- _Task instructions_: Write out, word for word, every line in the data below from the one containing "right ankle: (282, 354)" to the one containing "left elbow: (43, 237)", both of them included.

- Opening Delimiter -

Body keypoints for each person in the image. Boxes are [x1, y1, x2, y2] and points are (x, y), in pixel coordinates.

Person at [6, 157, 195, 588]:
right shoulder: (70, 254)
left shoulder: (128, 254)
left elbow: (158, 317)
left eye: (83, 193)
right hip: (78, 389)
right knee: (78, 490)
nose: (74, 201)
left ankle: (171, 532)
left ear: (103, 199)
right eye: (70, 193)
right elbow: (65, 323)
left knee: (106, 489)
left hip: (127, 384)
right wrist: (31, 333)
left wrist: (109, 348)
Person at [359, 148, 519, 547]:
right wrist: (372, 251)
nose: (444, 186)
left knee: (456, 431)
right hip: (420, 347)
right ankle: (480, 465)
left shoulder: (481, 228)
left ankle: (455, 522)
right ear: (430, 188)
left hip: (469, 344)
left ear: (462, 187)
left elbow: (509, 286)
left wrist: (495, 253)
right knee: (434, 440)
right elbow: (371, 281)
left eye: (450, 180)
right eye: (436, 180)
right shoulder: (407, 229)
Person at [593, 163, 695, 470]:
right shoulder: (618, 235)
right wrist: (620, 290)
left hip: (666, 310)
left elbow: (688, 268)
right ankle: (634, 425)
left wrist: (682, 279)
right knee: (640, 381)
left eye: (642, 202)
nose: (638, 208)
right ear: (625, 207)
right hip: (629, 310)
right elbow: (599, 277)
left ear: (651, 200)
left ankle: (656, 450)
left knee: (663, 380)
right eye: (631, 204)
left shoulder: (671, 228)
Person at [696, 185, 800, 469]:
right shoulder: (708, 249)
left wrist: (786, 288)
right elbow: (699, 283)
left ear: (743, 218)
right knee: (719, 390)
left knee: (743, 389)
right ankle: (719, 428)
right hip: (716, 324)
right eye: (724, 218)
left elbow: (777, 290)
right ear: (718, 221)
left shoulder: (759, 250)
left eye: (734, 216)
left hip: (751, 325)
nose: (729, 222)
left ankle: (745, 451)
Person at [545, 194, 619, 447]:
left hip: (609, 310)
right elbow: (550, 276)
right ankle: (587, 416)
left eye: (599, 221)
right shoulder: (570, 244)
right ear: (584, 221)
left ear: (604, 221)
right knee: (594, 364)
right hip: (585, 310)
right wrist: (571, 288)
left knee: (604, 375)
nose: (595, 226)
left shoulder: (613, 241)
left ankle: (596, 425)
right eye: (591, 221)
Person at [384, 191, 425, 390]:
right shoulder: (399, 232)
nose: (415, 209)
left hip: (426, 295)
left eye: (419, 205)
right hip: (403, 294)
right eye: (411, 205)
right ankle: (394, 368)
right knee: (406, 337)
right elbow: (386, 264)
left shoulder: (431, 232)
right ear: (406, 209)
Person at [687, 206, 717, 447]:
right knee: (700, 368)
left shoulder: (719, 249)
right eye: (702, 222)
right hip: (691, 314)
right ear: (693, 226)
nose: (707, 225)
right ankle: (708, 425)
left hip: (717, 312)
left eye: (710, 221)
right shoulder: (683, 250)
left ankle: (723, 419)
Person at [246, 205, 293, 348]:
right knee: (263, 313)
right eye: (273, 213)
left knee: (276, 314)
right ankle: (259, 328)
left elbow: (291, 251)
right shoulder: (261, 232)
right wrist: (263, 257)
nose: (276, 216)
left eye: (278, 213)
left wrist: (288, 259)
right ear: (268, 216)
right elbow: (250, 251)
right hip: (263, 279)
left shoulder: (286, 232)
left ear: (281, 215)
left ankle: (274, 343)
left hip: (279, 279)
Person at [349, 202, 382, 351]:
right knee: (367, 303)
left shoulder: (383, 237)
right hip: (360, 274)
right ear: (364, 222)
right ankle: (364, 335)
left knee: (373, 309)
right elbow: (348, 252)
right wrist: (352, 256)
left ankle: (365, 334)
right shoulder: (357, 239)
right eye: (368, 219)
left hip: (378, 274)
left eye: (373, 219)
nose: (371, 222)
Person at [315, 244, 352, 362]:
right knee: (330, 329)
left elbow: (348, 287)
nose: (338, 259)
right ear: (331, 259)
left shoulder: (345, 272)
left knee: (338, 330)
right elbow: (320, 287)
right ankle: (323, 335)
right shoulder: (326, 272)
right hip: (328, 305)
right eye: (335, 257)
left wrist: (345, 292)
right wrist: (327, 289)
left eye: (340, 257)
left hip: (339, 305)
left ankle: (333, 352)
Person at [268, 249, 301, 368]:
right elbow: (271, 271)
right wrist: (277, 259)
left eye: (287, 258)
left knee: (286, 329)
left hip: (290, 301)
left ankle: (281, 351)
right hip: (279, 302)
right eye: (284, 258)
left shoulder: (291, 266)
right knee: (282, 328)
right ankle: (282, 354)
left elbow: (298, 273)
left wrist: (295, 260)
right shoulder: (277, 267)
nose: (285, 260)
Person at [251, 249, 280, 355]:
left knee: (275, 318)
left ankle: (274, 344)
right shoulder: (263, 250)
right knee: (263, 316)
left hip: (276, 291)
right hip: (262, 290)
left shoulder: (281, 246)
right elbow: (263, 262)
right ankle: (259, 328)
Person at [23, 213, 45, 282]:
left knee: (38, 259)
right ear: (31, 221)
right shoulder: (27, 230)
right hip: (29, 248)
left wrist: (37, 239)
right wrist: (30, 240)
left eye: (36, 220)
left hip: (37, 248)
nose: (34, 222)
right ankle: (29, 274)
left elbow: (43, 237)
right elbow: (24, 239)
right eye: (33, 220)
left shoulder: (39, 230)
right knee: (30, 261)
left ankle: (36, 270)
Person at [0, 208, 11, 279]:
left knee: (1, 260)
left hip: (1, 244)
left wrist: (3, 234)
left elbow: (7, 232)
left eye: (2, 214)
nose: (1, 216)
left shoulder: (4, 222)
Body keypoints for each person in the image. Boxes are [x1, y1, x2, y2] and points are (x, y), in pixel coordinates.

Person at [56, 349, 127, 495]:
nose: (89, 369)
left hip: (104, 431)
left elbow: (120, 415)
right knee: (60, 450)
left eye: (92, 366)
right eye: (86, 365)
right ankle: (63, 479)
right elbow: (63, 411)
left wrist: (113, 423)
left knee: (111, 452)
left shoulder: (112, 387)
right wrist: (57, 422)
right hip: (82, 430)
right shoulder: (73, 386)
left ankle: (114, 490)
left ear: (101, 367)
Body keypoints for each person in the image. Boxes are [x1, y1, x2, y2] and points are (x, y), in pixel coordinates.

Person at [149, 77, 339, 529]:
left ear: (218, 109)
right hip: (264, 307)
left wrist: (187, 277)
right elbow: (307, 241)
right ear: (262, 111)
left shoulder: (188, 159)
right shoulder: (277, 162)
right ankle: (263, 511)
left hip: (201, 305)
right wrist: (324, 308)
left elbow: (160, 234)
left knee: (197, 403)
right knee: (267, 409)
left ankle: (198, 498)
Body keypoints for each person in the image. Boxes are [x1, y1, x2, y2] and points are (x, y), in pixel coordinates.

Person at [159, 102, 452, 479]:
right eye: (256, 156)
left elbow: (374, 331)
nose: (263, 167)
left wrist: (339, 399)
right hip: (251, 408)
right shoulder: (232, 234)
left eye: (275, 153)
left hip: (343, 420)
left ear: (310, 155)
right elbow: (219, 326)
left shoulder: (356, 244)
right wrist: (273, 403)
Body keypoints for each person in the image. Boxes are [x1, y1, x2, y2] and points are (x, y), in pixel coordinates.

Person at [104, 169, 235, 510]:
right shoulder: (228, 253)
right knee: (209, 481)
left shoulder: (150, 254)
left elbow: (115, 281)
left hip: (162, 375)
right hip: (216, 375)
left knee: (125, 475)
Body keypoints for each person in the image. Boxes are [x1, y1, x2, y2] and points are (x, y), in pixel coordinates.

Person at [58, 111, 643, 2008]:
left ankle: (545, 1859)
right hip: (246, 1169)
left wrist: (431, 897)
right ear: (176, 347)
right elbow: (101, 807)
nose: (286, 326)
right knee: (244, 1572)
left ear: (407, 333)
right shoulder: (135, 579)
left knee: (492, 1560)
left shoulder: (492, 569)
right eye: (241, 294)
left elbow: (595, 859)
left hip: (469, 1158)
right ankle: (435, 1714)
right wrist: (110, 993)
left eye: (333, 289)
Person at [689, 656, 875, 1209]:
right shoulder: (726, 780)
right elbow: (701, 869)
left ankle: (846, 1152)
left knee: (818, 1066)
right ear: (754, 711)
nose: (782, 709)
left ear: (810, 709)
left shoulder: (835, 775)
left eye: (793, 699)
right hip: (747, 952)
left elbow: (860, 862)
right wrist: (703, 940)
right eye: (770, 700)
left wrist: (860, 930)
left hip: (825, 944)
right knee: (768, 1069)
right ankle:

- Closing Delimiter -

- _Task response_:
right ankle: (282, 354)
left elbow: (298, 273)
left wrist: (295, 260)
right shoulder: (277, 267)
nose: (285, 260)
Person at [251, 249, 280, 355]:
left knee: (275, 318)
left ankle: (274, 344)
right shoulder: (263, 250)
right knee: (263, 316)
left hip: (276, 291)
right hip: (262, 290)
left shoulder: (281, 246)
right elbow: (263, 262)
right ankle: (259, 328)
Person at [23, 213, 45, 282]:
left knee: (38, 259)
right ear: (31, 221)
right shoulder: (27, 230)
right hip: (29, 248)
left wrist: (37, 239)
right wrist: (30, 240)
left eye: (36, 220)
left hip: (37, 248)
nose: (34, 222)
right ankle: (29, 274)
left elbow: (43, 237)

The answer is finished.